I scored 5. But I want the best of both worlds. Fame, fortune, and integrity. I don't think not wanting to write novelizations or others' characters makes me all that artistic, though. I just enjoy doing my own thing. Some people would call that rebellious, intransigent, or impractical, not artistic.

E. Ann Bardawill said...

A devilishly clever quiz.

You DEMONstrated so much.

Filet of Soul, anyone?

PS... love the pic, Clarise.

Rob Gregory Browne said...

Let's see, Dashiell Hammett, Raymond Chandler and John MacDonald were all considered hacks.

Can't complain about the company...

Rob said...

Wow. I'm such a big hack it's not even funny. A perfect hack score, down the line. There simply wasn't anything on the hack side of things I couldn't see myself doing in some, if not most, cases.

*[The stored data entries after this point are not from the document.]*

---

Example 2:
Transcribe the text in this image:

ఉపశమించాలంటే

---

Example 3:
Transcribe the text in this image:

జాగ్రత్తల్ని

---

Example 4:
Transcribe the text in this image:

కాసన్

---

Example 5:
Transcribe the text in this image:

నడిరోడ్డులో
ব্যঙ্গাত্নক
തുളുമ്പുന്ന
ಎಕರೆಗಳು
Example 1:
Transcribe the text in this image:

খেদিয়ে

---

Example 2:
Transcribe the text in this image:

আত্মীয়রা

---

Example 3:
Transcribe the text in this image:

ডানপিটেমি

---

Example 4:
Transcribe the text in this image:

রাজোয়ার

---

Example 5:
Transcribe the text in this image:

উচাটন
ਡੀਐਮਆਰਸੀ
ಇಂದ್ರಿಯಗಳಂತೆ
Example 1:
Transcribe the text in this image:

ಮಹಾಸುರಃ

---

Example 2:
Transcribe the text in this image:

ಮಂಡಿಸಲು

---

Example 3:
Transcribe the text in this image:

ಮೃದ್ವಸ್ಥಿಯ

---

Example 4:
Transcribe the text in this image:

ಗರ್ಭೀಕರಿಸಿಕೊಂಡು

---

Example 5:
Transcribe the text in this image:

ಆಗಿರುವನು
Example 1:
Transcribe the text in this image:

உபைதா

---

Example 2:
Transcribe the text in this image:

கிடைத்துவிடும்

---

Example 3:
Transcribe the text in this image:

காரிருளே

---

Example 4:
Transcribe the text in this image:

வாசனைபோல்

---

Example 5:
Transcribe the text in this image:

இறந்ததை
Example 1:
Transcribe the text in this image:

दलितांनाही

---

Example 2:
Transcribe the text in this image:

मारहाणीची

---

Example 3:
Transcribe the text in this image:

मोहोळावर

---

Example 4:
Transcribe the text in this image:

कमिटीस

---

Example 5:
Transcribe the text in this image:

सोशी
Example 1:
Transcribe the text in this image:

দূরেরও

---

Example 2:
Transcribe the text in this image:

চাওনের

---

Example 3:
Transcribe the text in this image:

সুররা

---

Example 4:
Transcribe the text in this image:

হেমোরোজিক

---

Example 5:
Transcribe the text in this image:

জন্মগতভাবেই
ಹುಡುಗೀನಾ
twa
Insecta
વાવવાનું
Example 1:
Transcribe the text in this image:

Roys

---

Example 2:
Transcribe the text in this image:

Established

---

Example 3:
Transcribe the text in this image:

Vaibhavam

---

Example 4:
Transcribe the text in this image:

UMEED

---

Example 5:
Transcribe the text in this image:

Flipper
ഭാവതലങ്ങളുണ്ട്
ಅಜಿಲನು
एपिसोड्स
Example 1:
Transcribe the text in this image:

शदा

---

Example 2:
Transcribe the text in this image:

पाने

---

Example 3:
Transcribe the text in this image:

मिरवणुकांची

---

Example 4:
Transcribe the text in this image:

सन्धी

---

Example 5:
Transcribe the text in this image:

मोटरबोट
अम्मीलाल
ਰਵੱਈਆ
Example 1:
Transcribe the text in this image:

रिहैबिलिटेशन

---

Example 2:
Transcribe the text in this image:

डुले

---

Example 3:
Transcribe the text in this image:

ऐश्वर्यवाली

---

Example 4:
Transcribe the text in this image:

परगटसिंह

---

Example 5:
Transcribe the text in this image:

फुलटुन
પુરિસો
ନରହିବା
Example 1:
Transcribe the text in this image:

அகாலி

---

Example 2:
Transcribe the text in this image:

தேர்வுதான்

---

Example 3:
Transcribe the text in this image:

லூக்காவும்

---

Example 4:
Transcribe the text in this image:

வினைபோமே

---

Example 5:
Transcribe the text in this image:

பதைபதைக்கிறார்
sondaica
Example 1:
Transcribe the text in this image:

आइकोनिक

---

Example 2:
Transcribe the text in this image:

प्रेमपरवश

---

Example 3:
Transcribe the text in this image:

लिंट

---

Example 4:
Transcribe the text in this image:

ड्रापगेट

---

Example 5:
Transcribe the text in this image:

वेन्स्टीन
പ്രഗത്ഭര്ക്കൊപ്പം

So my big fat check should be coming any day now, right?

Mark Terry said...

Like the new author photo. It suits you.

PatriciaKay.com said...

I'm definitely a hack and proud of it! I've taught writing classes off and on for years, and I've always let my students know that my goal was to be published and make lots of money. I'm still working on the "lots of money" part, but I have sold 45 novels. Genre novels. Mostly romance novels. I'm proud of that, too.

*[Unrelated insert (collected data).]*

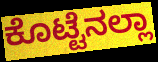
ಕೊಟ್ಟೆನಲ್ಲಾ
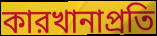
কারখানাপ্রতি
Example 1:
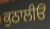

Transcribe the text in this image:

ਕੁਠਾਲੀਓਂ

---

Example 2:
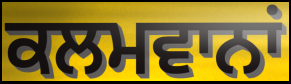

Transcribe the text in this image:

ਕਲਮਵਾਨਾਂ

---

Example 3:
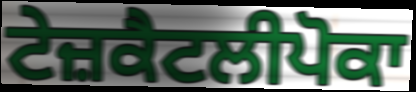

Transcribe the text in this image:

ਟੇਜ਼ਕੈਟਲੀਪੋਕਾ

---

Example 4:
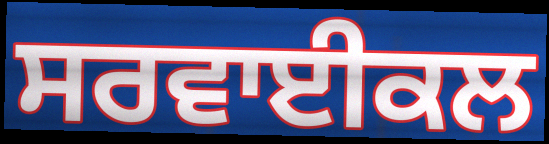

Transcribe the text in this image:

ਸਰਵਾਈਕਲ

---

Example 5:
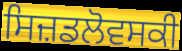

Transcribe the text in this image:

ਸਿਜ਼ਡਲੋਵਸਕੀ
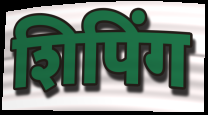
शिपिंग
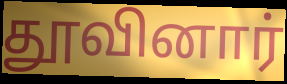
தூவினார்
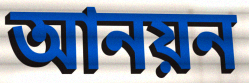
আনয়ন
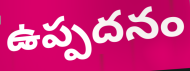
ఉప్పదనం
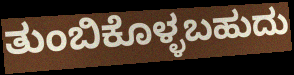
ತುಂಬಿಕೊಳ್ಳಬಹುದು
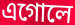
এগোলে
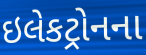
ઇલેકટ્રોનના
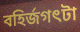
বহির্জগৎটা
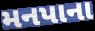
મનપાના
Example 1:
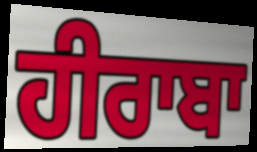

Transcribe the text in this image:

ਹੀਰਾਬਾ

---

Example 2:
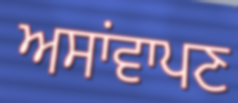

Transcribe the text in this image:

ਅਸਾਂਵਾਪਣ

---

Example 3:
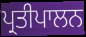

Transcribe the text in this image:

ਪ੍ਰਤੀਪਾਲਨ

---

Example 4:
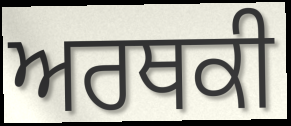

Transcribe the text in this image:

ਅਰਥਕੀ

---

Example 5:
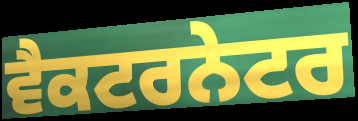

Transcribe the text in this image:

ਵੈਕਟਰਨੇਟਰ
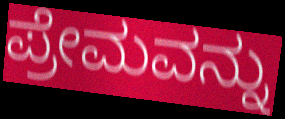
ಪ್ರೇಮವನ್ನು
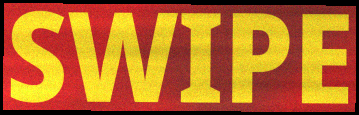
SWIPE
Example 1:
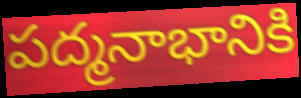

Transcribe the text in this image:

పద్మనాభానికి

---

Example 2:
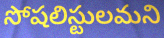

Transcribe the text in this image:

సోషలిస్టులమని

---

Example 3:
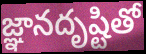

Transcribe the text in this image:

జ్ఞానదృష్టితో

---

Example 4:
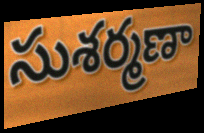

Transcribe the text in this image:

సుశర్మణా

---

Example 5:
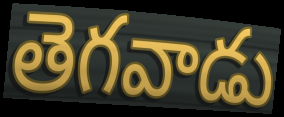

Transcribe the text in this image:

తెగవాడు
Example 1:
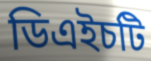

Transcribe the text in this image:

ডিএইচটি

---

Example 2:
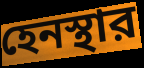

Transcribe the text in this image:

হেনস্থার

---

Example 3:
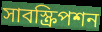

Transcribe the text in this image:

সাবস্ক্রিপশন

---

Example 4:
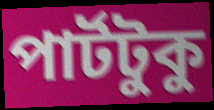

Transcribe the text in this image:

পার্টটুকু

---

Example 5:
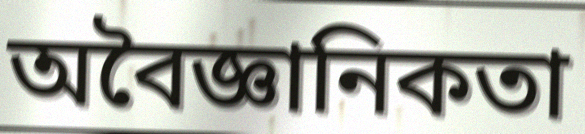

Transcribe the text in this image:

অবৈজ্ঞানিকতা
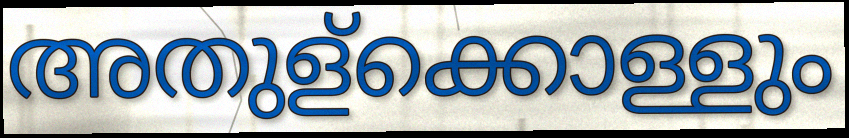
അതുള്ക്കൊള്ളും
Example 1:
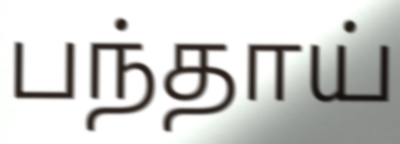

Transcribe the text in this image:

Bestselling Author, Pontif. said...

I'm definitely a hack, don't even have to take the damn quiz. Can't afford to be noble and take the artiste high road. Gotta eat.

That's also why I'm hiding behind the alligator. Gotta eat.

Stacey Cochran said...

I think if you POD publish all your books with Lulu, you are instantly qualified for "hack" status;)

Great post, Joe.

Keep up the great work!

Stacey
staceycochran.com

Stacey Cochran said...

Unless there's some sort'a status below hackdom.

I want to rule whatever kingdom that is...

The Not-Even-Good-Enough-to-Be-a-Hack land.

Brett Battles said...

me <------- hack

Jim Michael Hansen said...

There are worse things than being a hack. A lawyere, for instance.

Mark said...

I'm in the 3-4 middle ground. Most of that is based on the fact that can't myself in those other positions so they just wash out of their own volition.

I'd prefer not to charged with plagiarism or lying to be successful too.

Alison Kent said...

13! Whoo-hoo!

Sling Words said...

That certainly cuts through the BS and clarifies issues.

jason evans said...

I know I'm late, but loved this post!! I'm a 7 scoring Hack. Hua!